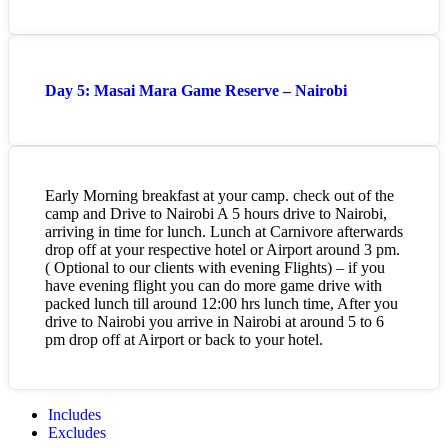
Day 5: Masai Mara Game Reserve – Nairobi
Early Morning breakfast at your camp. check out of the
camp and Drive to Nairobi A 5 hours drive to Nairobi,
arriving in time for lunch. Lunch at Carnivore afterwards
drop off at your respective hotel or Airport around 3 pm.
( Optional to our clients with evening Flights) – if you
have evening flight you can do more game drive with
packed lunch till around 12:00 hrs lunch time, After you
drive to Nairobi you arrive in Nairobi at around 5 to 6
pm drop off at Airport or back to your hotel.
Includes
Excludes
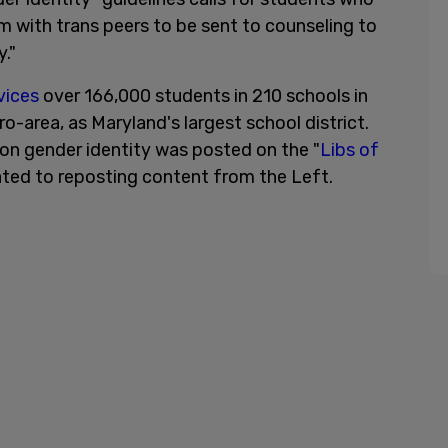
m with trans peers to be sent to counseling to
."
vices
over 166,000 students in 210 schools in
-area, as Maryland's largest school district.
on gender identity was posted on the "
Libs of
ated to reposting content from the Left.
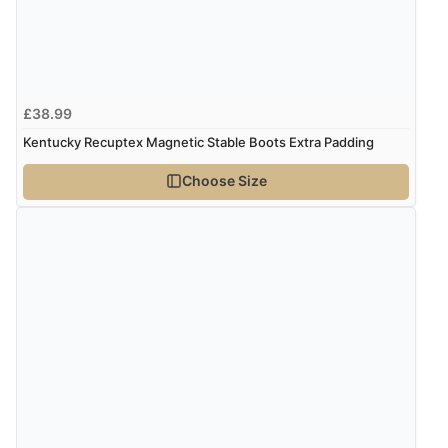
Verified Buyer
5 Aug 2026 by
Susan
(Spain)
£38.99
“Wry way to look for products. Lovely selection”
Kentucky Recuptex Magnetic Stable Boots Extra Padding
Choose Size
Verified Buyer
4 Aug 2026 by
Angie
(United Kingdom)
“Great site. Found exactly what I was looking for. Plenty
of information regarding the item. Easy to purchase.”
Verified Buyer
4 Aug 2026 by
KitKat
(United Kingdom)
“The only reason I have given a 3 star review is that
every time I order from Redpost Equestrian, even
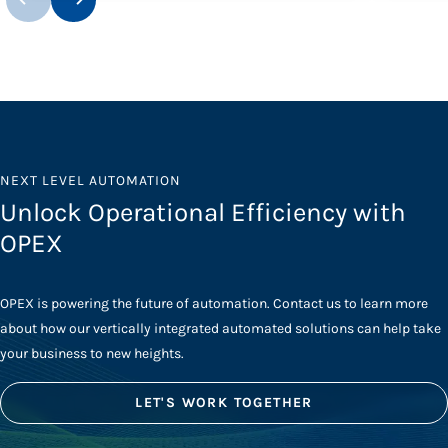
NEXT LEVEL AUTOMATION
Unlock Operational Efficiency with
OPEX
OPEX is powering the future of automation. Contact us to learn more
about how our vertically integrated automated solutions can help take
your business to new heights.
LET'S WORK TOGETHER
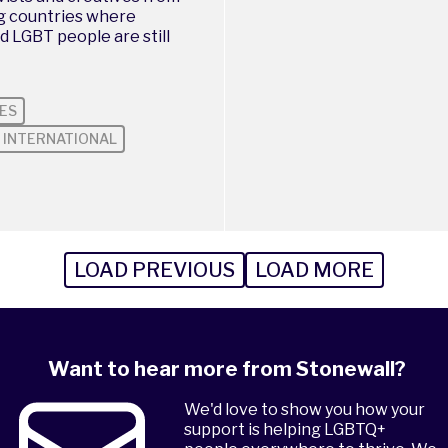
ng countries where
d LGBT people are still
ES
INTERNATIONAL
LOAD PREVIOUS
LOAD MORE
Want to hear more from Stonewall?
We'd love to show you how your
support is helping LGBTQ+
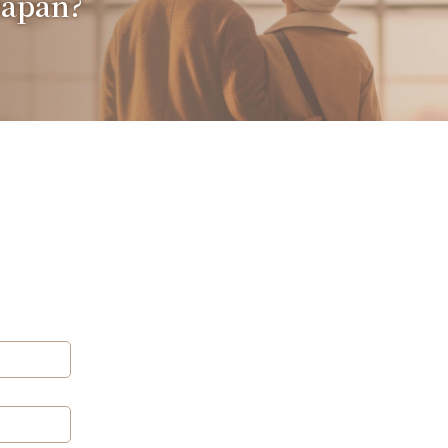
 Japan?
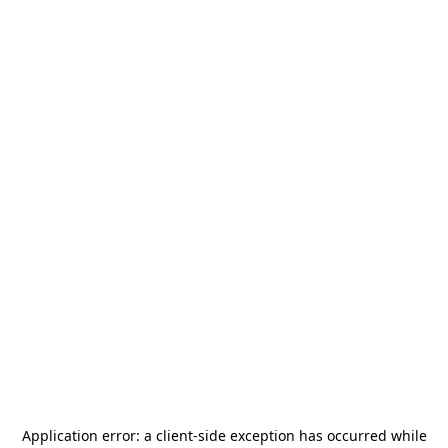
Application error: a
client
-side exception has occurred while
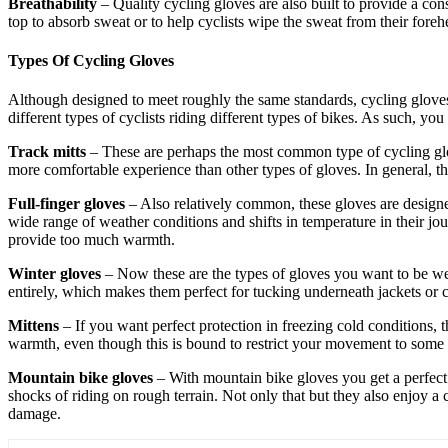
Breathability
– Quality cycling gloves are also built to provide a con
top to absorb sweat or to help cyclists wipe the sweat from their foreh
Types Of Cycling Gloves
Although designed to meet roughly the same standards, cycling gloves c
different types of cyclists riding different types of bikes. As such, 
Track mitts
– These are perhaps the most common type of cycling glov
more comfortable experience than other types of gloves. In general, th
Full-finger gloves
– Also relatively common, these gloves are designe
wide range of weather conditions and shifts in temperature in their jou
provide too much warmth.
Winter gloves
– Now these are the types of gloves you want to be wea
entirely, which makes them perfect for tucking underneath jackets or co
Mittens
– If you want perfect protection in freezing cold conditions, th
warmth, even though this is bound to restrict your movement to some e
Mountain bike gloves
– With mountain bike gloves you get a perfect 
shocks of riding on rough terrain. Not only that but they also enjoy a 
damage.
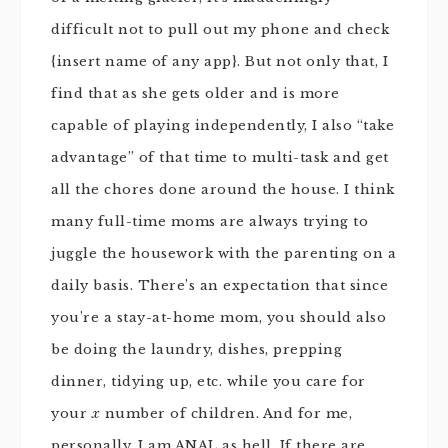
difficult not to pull out my phone and check
{insert name of any app}. But not only that, I
find that as she gets older and is more
capable of playing independently, I also “take
advantage” of that time to multi-task and get
all the chores done around the house. I think
many full-time moms are always trying to
juggle the housework with the parenting on a
daily basis. There’s an expectation that since
you’re a stay-at-home mom, you should also
be doing the laundry, dishes, prepping
dinner, tidying up, etc. while you care for
your
x
number of children. And for me,
personally, I am ANAL as hell. If there are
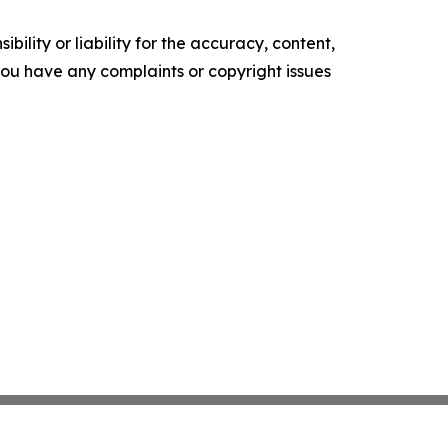
ility or liability for the accuracy, content,
f you have any complaints or copyright issues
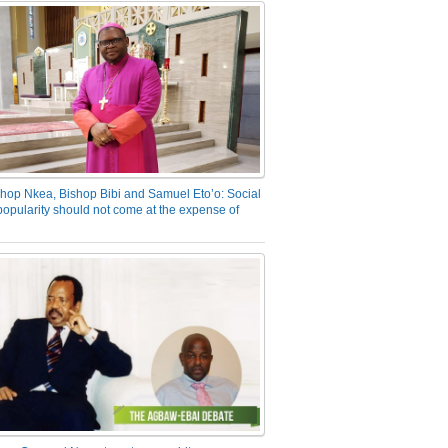
hop Nkea, Bishop Bibi and Samuel Eto’o: Social
opularity should not come at the expense of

■ TASK INSTRUCTIONS
Lines containing the string "camp": report how many there are in the material above, and nothing more.

■ RESULT BELOW
2